### PASSAGE TO READ:
------------------------------------

Know Who and What You’re Looking for

The first step to successfully finding a candidate on LinkedIn is to know who exactly you’re looking for and what kind of skills set you need. LinkedIn allows candidates to display not only their employment history but also their skill set and expertise. Furthermore, it also allows their contacts to endorse them for those specific skills and provide recommendations. However, endorsements and recommendations are sometimes generic and do not reflect the accurate skills or working style of an individual. You might want to rely less on them and focus more on the individual’s work history, their projects, their achievements, and their skills set. LinkedIn gives recruiters a complete biodata of candidates, including their awards, their courses, their interests and so on.

When you know who and what you’re looking for, then you can cut your job down by half. No need to spend hundreds of dollars hiring recruiters, no need to contact candidates just to find out they lacked the right skills set. Use LinkedIn well and you may be on your way to recruiting amazing talent without losing your mind or your money.

------------------------------------

### DATA BLOCK:
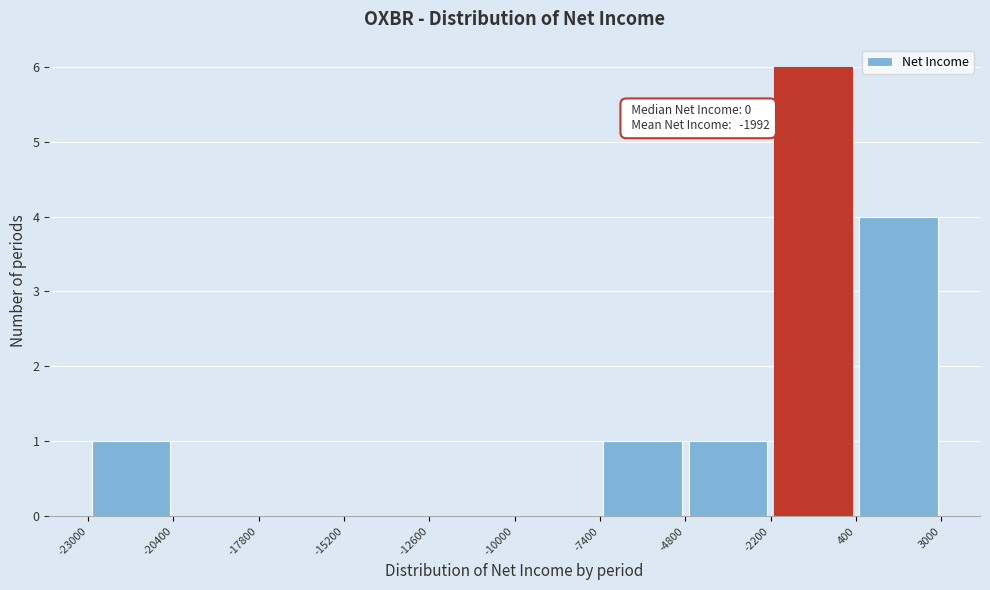

Over which range of the x-axis is the bar tallest?

-2200 to 400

------------------------------------

### EXERCISES:
[1] Reproduce the LinkedIn recruiting passage from "The first step" to "interests and so on.", including both.
[2] In the LinkedIn recruiting passage, what things about an individual does the text say you should focus more on instead of endorsements and recommendations? List each one.

### RESULTS FOR EACH TASK:
[1]
The first step to successfully finding a candidate on LinkedIn is to know who exactly you’re looking for and what kind of skills set you need. LinkedIn allows candidates to display not only their employment history but also their skill set and expertise. Furthermore, it also allows their contacts to endorse them for those specific skills and provide recommendations. However, endorsements and recommendations are sometimes generic and do not reflect the accurate skills or working style of an individual. You might want to rely less on them and focus more on the individual’s work history, their projects, their achievements, and their skills set. LinkedIn gives recruiters a complete biodata of candidates, including their awards, their courses, their interests and so on.

[2]
- work history
- projects
- achievements
- skills set